All insurance is a bet against future costs. Contraception coverage is revenue-neutral, if not a cost saver, because it prevents unintended pregnancies and improves maternal and child health. That’s why the National Business Group on Health, in a steely-eyed business analysis for insurers by a PricewaterhouseCoopers actuary, recommended in 2007 that insurers provide contraception coverage free of “cost sharing” (i.e., no co-pays). Over a decade ago, Congress required plans in the Federal Employees Health Benefits (FEHB) program to cover all FDA-approved contraceptive methods. Around the same time, Hawaii prohibited employers from excluding contraceptive services or supplies from health insurance coverage. Neither of these changes raised premiums.
Second, the administration’s accommodation is reasonable. The policy allows religiously objecting institutions to avoid paying for, or communicating about, contraception. The continuing opposition from the Catholic bishops and others reveals how the goalposts just keep moving — now, it isn’t merely paying for contraceptive coverage that is objectionable, but the knowledge an employee might have access to birth control despite the disapproval of her employer.
This complaint ignores the practical realities of the insurance marketplace. Catholic health insurers have provided or arranged contraceptive coverage for years. Catholics for Choice found that half of Catholic managed care plans provide contraceptive coverage, many by using another insurer or administrator to handle payments.
Moreover, many Catholic health plans participate in Medicaid, a federal program that requires plans to cover contraception without cost sharing. Sound familiar? Catholic Medicaid plans also work within the rules, with similar arrangements as Catholic commercial plans.

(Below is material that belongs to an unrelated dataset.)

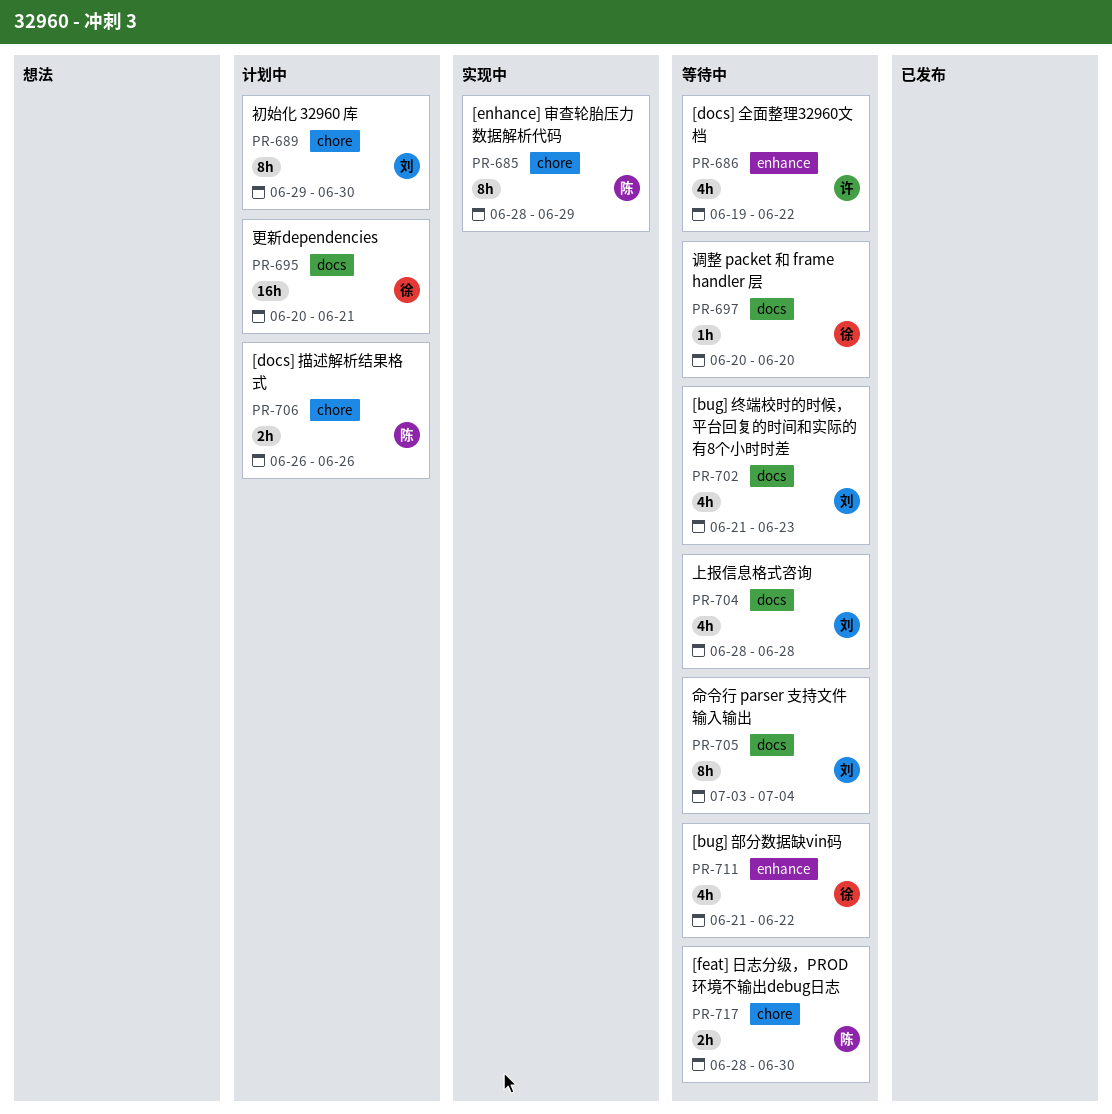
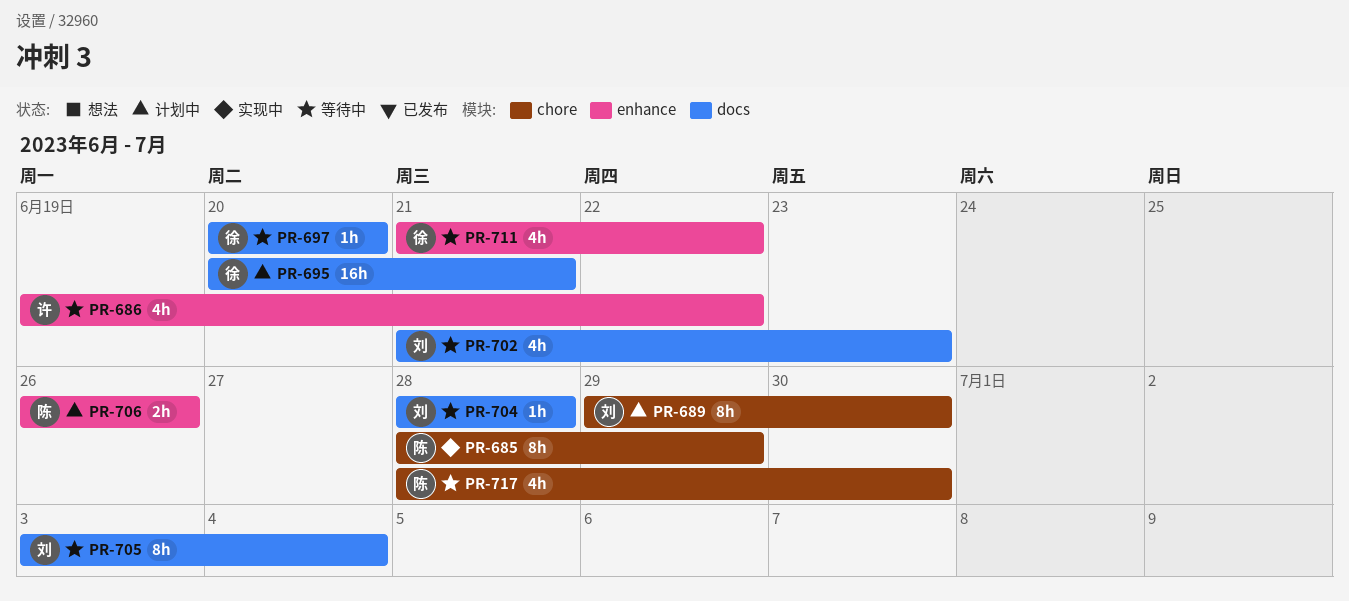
PR-704, estimate: 4h -> 1h
PR-706, label: chore -> enhance
PR-717, estimate: 2h -> 4h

Indeed, Catholic health plans voluntarily entered the Medicaid program in droves, with full knowledge that contraception coverage is required by federal law. Despite repeated threats that institutions will now drop coverage, Catholic insurers did not deem Medicaid tainted; instead, they devised workarounds strikingly similar to those proposed by the administration.
A workable solution is also clearly possible for self-insured plans, if Congress would only stop hyperventilating. There is simply no reason that religiously-affiliated organizations should have any more difficulty with this new policy than Catholic insurers had with Medicaid. And there is no reason Congress should entertain more overheated rhetoric on the issue given opponents’ evident lack of either a valid legal claim or any arguments grounded in practical reality.
MacCleery is the government relations director for the Center for Reproductive Rights.